I’m so sorry, Erika. I never meant to deceive you. I did not know myself, until Thousand-Faced Girl “killed” me. Only when I died for a second time did my memories return.

Mercy paused, trying to gather her thoughts. There were too many to gather, though. It was like chasing down a yard full of baby pigs.

“Don’t speak to me like you know me!” Erika leaned away, palms pressed to her eyes. “You’re just some dead woman. Not the person I thought I knew!”

For a moment, Mercy was once again Sea Sister, standing in a dark cavern and hearing Siu Yin shriek You are a ghost! The rage rose in her heart—

And she quashed it, hard. Patience. Peace. Self-assuredness. The things she had fought to cultivate in herself were the pillars she must lean on, and through sheer effort of will, her heart kept an even keel.

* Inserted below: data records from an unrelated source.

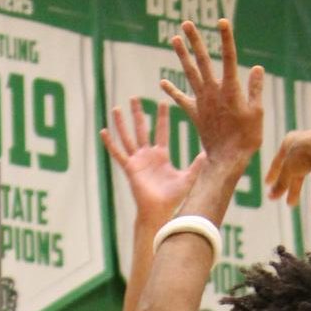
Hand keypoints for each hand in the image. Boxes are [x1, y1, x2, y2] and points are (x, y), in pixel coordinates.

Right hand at [101, 98, 202, 227]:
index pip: (161, 131)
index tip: (163, 102)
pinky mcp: (130, 168)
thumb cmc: (173, 198)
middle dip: (138, 113)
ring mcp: (137, 161)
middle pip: (141, 129)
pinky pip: (118, 153)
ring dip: (122, 123)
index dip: (162, 117)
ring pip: (128, 137)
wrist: (160, 212)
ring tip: (116, 108)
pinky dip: (110, 143)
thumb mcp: (187, 178)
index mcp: (161, 155)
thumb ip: (196, 166)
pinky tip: (103, 131)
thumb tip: (207, 154)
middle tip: (135, 98)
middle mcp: (147, 155)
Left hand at [161, 17, 263, 172]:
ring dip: (182, 55)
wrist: (227, 160)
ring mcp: (202, 102)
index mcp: (231, 88)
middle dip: (195, 40)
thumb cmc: (246, 138)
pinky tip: (162, 82)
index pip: (229, 57)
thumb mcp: (257, 113)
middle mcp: (213, 91)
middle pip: (203, 60)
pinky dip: (172, 91)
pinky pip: (181, 100)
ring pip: (190, 73)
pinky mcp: (195, 114)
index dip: (226, 38)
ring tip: (174, 39)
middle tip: (186, 23)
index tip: (222, 21)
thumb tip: (257, 68)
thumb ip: (255, 90)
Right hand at [265, 130, 310, 214]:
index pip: (280, 159)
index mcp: (292, 140)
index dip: (273, 173)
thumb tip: (270, 196)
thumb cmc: (303, 155)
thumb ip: (280, 183)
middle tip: (290, 204)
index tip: (268, 185)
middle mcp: (309, 143)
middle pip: (300, 170)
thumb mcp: (288, 170)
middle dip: (295, 189)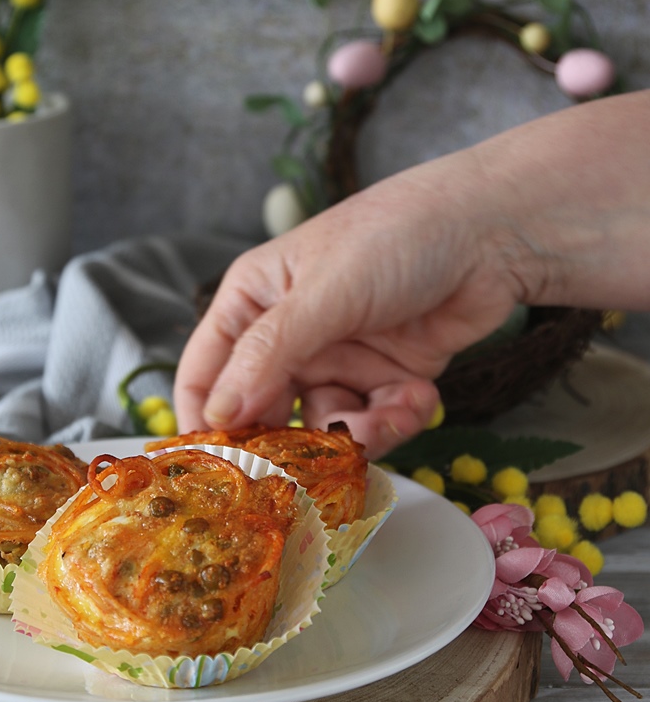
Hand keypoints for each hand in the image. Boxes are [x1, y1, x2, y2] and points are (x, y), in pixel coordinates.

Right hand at [175, 151, 522, 457]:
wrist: (494, 232)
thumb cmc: (396, 236)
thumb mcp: (323, 294)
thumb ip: (269, 356)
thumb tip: (217, 416)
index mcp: (254, 299)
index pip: (207, 370)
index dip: (207, 420)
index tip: (218, 469)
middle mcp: (288, 333)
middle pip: (265, 411)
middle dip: (290, 441)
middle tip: (308, 470)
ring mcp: (337, 357)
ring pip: (323, 426)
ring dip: (357, 430)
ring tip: (390, 412)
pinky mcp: (383, 377)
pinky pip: (371, 421)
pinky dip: (394, 418)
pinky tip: (419, 395)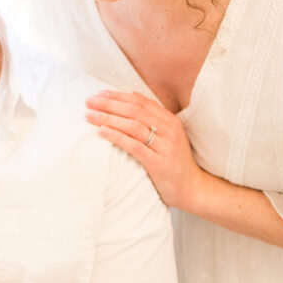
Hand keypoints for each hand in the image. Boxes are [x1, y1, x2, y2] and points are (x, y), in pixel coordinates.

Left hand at [85, 89, 205, 209]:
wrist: (193, 189)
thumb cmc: (174, 162)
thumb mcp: (167, 136)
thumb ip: (152, 117)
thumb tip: (132, 95)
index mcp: (170, 121)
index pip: (140, 102)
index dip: (118, 96)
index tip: (99, 94)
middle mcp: (169, 130)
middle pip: (135, 111)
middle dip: (110, 104)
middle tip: (89, 101)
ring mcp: (166, 146)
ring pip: (133, 126)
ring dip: (109, 118)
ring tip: (90, 116)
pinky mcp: (160, 163)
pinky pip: (135, 146)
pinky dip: (117, 137)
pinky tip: (103, 132)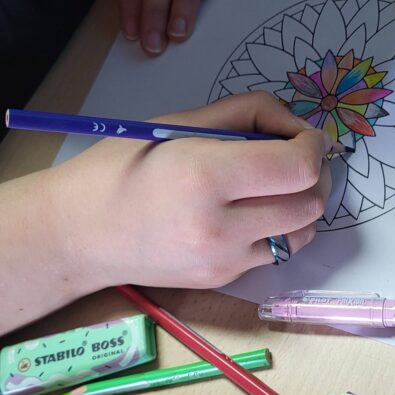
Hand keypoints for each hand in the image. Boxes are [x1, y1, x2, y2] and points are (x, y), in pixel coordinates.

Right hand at [50, 93, 331, 293]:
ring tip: (275, 185)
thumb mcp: (178, 123)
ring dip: (302, 205)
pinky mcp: (222, 280)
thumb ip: (245, 115)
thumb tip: (294, 125)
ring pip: (302, 234)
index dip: (314, 145)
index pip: (297, 168)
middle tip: (296, 156)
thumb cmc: (121, 167)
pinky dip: (276, 229)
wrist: (78, 233)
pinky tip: (248, 211)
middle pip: (310, 204)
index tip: (305, 135)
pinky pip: (273, 252)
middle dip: (316, 174)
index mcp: (205, 176)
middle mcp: (220, 226)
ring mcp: (223, 261)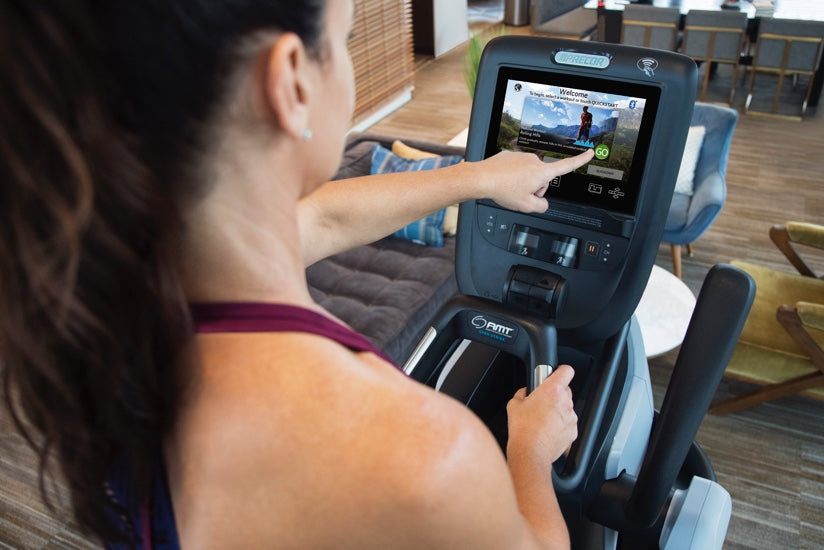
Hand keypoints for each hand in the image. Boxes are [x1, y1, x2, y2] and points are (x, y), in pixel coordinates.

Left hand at [475, 149, 593, 212]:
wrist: (483, 178)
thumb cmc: (503, 190)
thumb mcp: (527, 206)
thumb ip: (541, 207)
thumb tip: (542, 203)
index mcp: (542, 172)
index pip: (567, 166)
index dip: (580, 160)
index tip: (590, 152)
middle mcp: (534, 161)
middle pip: (542, 178)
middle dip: (535, 188)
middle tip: (521, 195)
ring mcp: (522, 157)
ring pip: (528, 174)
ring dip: (522, 183)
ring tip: (509, 188)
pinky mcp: (510, 155)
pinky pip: (516, 169)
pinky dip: (512, 176)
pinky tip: (503, 181)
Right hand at [506, 365, 577, 464]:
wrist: (530, 452)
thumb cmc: (523, 429)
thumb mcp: (513, 404)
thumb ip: (522, 393)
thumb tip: (525, 393)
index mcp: (552, 391)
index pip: (566, 371)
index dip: (561, 371)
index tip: (555, 374)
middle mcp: (564, 402)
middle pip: (565, 390)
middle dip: (555, 394)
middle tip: (542, 402)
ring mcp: (570, 417)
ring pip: (566, 408)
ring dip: (557, 411)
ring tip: (542, 420)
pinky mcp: (573, 431)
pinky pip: (568, 423)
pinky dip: (560, 425)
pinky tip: (547, 430)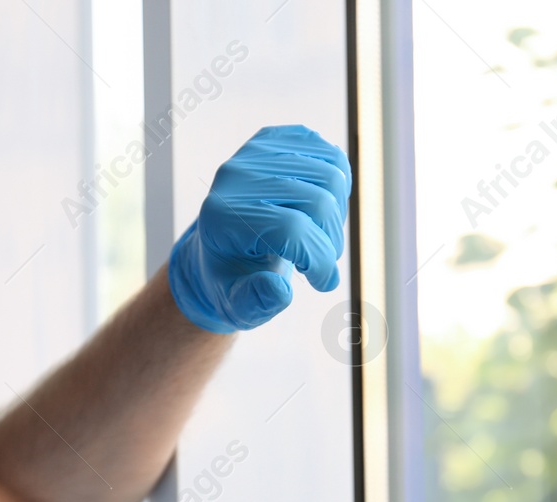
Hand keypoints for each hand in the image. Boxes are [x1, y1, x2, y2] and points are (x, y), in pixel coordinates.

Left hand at [166, 124, 351, 333]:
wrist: (222, 246)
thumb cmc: (233, 280)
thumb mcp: (237, 306)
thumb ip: (255, 302)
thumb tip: (278, 289)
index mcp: (220, 218)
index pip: (291, 230)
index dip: (320, 260)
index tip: (323, 282)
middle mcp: (234, 176)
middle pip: (318, 201)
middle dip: (330, 242)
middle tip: (319, 263)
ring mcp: (255, 152)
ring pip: (332, 176)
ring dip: (336, 216)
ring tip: (317, 237)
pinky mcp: (275, 139)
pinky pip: (329, 155)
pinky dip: (336, 187)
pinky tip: (317, 209)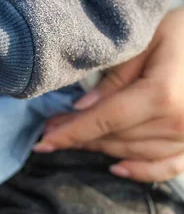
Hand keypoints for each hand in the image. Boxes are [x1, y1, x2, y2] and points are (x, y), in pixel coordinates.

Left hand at [35, 8, 183, 181]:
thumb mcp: (146, 42)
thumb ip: (115, 77)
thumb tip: (80, 108)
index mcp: (162, 94)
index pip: (104, 120)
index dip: (71, 132)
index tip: (42, 142)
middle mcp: (178, 122)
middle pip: (114, 137)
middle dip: (78, 137)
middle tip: (49, 131)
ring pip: (132, 152)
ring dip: (101, 148)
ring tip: (73, 140)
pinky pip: (167, 166)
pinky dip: (142, 172)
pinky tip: (116, 168)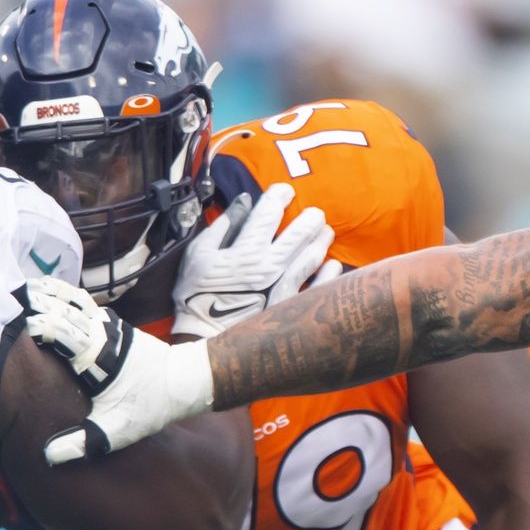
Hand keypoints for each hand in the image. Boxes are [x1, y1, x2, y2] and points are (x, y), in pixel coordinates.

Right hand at [26, 277, 214, 462]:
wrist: (187, 382)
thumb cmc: (152, 405)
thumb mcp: (118, 430)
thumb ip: (85, 442)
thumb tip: (50, 456)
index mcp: (98, 357)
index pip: (62, 332)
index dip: (41, 326)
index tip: (25, 328)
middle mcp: (104, 335)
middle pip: (65, 311)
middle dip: (42, 307)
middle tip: (20, 303)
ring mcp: (112, 327)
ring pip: (77, 304)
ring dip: (55, 299)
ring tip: (32, 294)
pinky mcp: (118, 327)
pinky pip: (88, 308)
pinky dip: (70, 302)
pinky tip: (58, 302)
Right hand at [173, 184, 338, 339]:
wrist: (204, 339)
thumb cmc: (196, 296)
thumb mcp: (198, 256)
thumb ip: (223, 227)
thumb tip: (243, 202)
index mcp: (245, 250)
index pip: (267, 216)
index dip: (278, 198)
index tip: (285, 190)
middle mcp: (268, 266)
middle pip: (296, 236)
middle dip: (309, 220)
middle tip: (317, 213)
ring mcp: (282, 287)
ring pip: (309, 258)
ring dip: (320, 243)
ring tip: (327, 232)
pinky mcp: (290, 307)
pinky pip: (315, 289)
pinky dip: (327, 276)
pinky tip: (333, 264)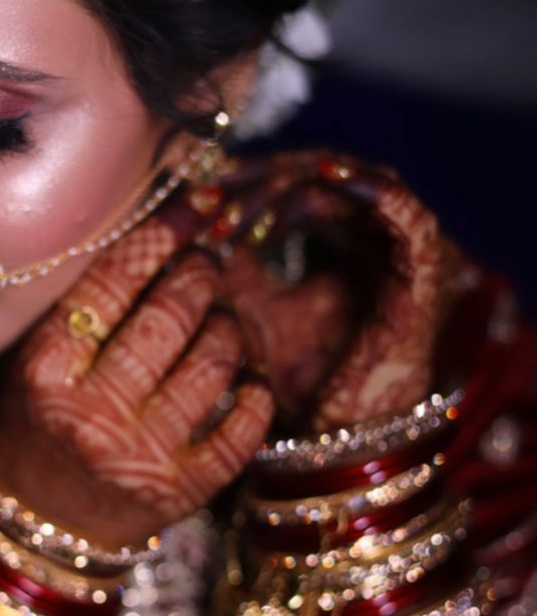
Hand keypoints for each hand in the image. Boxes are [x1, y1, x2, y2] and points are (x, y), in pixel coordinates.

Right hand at [0, 207, 274, 549]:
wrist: (40, 520)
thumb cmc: (41, 423)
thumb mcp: (40, 361)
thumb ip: (89, 307)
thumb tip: (166, 235)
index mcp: (47, 373)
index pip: (109, 286)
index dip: (156, 238)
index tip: (187, 212)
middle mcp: (91, 415)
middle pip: (167, 319)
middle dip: (199, 276)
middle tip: (208, 262)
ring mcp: (139, 457)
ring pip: (211, 366)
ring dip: (227, 328)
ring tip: (220, 319)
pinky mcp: (180, 493)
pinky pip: (240, 431)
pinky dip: (255, 395)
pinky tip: (248, 378)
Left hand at [214, 150, 469, 430]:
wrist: (338, 438)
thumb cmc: (295, 382)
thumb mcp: (248, 311)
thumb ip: (228, 264)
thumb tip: (190, 218)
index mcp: (341, 245)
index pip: (297, 184)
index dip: (248, 181)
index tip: (199, 196)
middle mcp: (377, 241)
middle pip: (323, 177)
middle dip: (265, 180)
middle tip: (217, 193)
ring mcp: (404, 254)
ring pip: (357, 185)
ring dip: (301, 183)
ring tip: (251, 196)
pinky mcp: (426, 273)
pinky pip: (406, 215)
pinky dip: (370, 190)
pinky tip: (324, 179)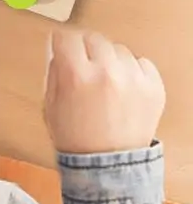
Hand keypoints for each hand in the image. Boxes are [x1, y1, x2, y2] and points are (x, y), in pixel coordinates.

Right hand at [44, 31, 165, 154]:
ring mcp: (132, 79)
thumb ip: (54, 71)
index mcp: (75, 75)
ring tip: (106, 80)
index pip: (67, 37)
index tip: (63, 45)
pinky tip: (124, 86)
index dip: (62, 41)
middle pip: (94, 38)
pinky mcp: (153, 88)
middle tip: (85, 64)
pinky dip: (132, 71)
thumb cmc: (75, 138)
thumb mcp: (50, 102)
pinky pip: (142, 63)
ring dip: (110, 59)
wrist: (107, 167)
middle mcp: (105, 72)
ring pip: (118, 49)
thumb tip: (59, 48)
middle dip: (86, 48)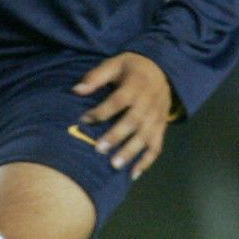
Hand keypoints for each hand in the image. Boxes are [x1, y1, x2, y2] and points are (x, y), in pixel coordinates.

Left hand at [74, 52, 173, 179]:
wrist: (163, 71)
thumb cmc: (131, 68)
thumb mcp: (114, 64)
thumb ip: (96, 77)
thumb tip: (76, 90)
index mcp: (136, 86)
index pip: (119, 100)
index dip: (102, 111)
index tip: (84, 120)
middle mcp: (149, 103)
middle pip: (133, 121)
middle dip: (117, 136)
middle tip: (99, 148)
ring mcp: (157, 117)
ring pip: (146, 137)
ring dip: (131, 152)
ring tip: (115, 165)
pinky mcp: (161, 128)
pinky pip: (156, 146)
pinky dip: (147, 161)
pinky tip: (133, 174)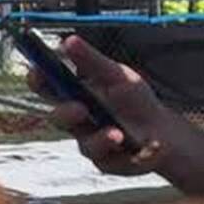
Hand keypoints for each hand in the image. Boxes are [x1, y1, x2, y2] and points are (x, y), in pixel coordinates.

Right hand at [26, 36, 175, 175]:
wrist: (165, 131)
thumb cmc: (135, 100)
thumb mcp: (117, 75)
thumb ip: (92, 61)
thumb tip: (68, 40)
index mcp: (73, 95)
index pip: (45, 87)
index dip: (37, 80)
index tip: (39, 72)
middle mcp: (76, 121)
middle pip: (57, 119)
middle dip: (66, 114)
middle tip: (81, 108)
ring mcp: (90, 142)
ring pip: (85, 144)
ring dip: (101, 139)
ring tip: (118, 134)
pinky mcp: (107, 163)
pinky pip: (115, 161)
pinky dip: (135, 154)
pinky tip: (151, 147)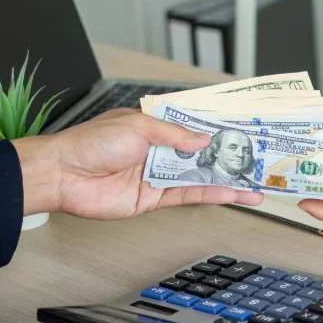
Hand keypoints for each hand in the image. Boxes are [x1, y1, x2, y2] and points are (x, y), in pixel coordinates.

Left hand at [13, 108, 263, 219]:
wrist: (61, 175)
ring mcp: (160, 173)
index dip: (221, 128)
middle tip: (261, 160)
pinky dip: (212, 195)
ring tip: (256, 183)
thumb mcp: (139, 126)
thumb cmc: (91, 142)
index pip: (196, 125)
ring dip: (229, 180)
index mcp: (158, 125)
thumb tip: (204, 140)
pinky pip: (189, 195)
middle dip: (232, 156)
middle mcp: (161, 149)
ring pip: (202, 176)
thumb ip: (176, 135)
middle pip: (204, 153)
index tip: (248, 130)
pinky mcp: (155, 197)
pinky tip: (232, 194)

I am not just some dead woman, Mercy said quietly. I lived thirty-three years in that body. I had friends, have been a friend, survived war and death, saw poverty and brutality. I made a life, I made a difference. Haven’t you known me through all of that?

Even as she said it, the full weight of that truth settled on her like a blessing, a strength to draw upon. Her choices in the past had been monstrous, but she was capable of being human, and had been for years. Perhaps one day, she would be again.

The rage within calmed further. Even the ache in her lungs seemed to dull.